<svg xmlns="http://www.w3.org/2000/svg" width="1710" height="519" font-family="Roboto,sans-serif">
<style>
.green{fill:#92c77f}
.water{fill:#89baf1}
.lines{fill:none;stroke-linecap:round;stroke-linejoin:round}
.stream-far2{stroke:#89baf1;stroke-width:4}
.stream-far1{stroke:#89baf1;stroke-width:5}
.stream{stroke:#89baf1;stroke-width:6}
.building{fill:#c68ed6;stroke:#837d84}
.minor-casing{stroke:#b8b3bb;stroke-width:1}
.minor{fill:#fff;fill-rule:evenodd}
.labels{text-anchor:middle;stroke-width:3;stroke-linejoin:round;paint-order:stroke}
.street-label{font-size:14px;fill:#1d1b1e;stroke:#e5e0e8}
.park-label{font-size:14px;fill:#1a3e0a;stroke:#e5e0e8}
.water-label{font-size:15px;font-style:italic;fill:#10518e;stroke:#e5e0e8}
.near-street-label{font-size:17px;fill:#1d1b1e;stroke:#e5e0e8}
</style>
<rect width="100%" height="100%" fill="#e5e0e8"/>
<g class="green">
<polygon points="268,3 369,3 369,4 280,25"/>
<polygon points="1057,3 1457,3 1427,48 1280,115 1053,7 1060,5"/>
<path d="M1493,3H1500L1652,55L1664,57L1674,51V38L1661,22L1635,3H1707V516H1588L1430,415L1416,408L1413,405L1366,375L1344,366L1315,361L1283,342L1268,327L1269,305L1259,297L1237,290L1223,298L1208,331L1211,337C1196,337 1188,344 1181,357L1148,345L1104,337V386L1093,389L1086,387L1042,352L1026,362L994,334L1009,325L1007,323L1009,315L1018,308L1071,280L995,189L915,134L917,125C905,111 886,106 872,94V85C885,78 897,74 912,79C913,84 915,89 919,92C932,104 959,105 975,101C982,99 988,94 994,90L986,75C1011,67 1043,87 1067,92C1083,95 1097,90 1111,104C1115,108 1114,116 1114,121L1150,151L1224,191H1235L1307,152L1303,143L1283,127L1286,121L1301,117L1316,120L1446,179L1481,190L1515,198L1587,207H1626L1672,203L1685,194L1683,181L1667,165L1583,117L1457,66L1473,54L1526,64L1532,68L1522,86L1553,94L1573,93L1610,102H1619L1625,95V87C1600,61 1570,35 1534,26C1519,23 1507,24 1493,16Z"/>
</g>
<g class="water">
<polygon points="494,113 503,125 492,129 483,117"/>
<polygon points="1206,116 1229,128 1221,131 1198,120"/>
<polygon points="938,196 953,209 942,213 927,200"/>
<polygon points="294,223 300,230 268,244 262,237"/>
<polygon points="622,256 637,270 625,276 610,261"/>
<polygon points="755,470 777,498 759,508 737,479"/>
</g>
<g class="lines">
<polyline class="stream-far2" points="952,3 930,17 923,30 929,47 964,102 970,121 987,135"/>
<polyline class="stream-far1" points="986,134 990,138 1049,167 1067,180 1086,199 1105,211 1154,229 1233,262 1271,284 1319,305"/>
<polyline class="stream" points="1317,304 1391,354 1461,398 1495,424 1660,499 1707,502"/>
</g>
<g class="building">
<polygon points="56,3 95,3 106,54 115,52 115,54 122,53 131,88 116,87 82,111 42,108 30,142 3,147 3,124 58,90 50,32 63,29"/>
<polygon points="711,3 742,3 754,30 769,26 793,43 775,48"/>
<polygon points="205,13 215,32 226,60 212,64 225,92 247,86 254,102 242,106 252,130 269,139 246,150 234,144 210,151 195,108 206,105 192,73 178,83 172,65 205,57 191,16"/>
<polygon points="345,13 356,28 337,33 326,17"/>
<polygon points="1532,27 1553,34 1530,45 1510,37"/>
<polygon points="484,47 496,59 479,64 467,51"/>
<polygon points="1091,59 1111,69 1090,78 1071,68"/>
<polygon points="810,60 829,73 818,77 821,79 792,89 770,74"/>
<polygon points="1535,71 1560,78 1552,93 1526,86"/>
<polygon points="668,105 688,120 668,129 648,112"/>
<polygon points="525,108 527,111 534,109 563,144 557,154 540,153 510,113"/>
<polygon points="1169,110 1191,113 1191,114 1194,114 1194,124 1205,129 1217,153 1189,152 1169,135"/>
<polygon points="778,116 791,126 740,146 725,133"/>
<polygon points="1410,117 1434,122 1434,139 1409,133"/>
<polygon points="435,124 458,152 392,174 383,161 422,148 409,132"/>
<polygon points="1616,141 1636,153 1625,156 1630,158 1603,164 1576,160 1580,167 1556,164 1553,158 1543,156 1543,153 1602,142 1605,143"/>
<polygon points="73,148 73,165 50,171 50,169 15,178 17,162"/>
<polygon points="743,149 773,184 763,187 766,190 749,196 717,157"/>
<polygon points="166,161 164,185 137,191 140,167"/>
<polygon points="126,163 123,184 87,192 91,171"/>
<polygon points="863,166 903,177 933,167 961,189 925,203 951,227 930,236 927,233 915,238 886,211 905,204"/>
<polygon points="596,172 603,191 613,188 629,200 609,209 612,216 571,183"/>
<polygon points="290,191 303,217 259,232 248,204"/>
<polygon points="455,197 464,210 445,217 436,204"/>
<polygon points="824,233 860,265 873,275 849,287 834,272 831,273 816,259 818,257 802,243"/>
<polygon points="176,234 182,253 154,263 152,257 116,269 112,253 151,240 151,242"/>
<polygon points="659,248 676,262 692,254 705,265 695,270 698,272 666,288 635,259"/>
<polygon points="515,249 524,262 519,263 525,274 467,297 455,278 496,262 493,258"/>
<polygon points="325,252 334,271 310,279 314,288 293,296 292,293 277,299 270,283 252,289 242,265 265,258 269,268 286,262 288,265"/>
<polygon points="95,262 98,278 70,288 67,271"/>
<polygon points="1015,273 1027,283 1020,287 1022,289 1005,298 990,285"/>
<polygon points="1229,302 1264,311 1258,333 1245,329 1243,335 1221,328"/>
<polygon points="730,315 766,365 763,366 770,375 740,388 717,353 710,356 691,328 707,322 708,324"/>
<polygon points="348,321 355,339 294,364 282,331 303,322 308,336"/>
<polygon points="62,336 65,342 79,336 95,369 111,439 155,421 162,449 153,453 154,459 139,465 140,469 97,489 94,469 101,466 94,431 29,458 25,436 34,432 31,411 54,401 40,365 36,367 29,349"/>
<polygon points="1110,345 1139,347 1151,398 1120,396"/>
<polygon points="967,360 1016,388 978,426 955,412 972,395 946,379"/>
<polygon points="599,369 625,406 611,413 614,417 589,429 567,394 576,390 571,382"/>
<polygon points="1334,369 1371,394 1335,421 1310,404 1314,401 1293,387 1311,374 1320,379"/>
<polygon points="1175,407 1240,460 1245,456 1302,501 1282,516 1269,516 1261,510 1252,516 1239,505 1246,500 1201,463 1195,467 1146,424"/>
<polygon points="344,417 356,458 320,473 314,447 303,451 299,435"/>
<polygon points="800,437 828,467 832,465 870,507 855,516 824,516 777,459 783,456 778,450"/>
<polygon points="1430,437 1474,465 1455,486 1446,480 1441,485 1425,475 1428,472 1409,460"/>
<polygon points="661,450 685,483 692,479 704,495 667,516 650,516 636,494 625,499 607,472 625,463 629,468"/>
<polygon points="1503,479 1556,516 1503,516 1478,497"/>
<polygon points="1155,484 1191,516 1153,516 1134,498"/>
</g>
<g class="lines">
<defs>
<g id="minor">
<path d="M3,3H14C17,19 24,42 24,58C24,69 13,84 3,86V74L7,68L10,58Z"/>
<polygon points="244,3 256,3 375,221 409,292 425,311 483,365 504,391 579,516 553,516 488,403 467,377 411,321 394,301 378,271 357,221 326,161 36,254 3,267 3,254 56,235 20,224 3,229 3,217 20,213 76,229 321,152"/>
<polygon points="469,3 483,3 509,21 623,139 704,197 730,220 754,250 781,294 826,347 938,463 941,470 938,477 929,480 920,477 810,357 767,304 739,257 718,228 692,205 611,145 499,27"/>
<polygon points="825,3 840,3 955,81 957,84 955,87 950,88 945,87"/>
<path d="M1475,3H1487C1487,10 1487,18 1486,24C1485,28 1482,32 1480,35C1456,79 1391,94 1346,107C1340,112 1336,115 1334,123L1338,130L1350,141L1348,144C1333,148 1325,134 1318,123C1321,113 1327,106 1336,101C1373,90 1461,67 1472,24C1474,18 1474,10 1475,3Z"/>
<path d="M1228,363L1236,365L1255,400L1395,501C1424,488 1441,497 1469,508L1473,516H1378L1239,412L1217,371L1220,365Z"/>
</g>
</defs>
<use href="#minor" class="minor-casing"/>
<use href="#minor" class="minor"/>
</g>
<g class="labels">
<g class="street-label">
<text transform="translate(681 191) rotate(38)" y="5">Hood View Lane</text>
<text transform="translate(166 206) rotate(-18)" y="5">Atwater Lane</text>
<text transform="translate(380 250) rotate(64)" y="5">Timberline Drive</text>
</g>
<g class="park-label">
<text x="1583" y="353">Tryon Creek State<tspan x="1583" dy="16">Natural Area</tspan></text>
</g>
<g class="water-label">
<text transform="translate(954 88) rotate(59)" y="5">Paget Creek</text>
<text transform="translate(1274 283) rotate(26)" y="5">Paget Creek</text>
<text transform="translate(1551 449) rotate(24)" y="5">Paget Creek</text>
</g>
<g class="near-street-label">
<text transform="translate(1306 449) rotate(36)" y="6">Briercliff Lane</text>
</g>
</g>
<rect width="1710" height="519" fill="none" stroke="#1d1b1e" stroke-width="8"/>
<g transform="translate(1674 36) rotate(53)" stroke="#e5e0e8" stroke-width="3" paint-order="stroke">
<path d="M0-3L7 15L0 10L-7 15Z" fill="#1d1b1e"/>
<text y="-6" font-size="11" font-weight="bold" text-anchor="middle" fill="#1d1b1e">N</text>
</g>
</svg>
• • •
Nothing but a number should be given: the count of lines in the records that contain the word "middle".

_Solution to the problem_.
2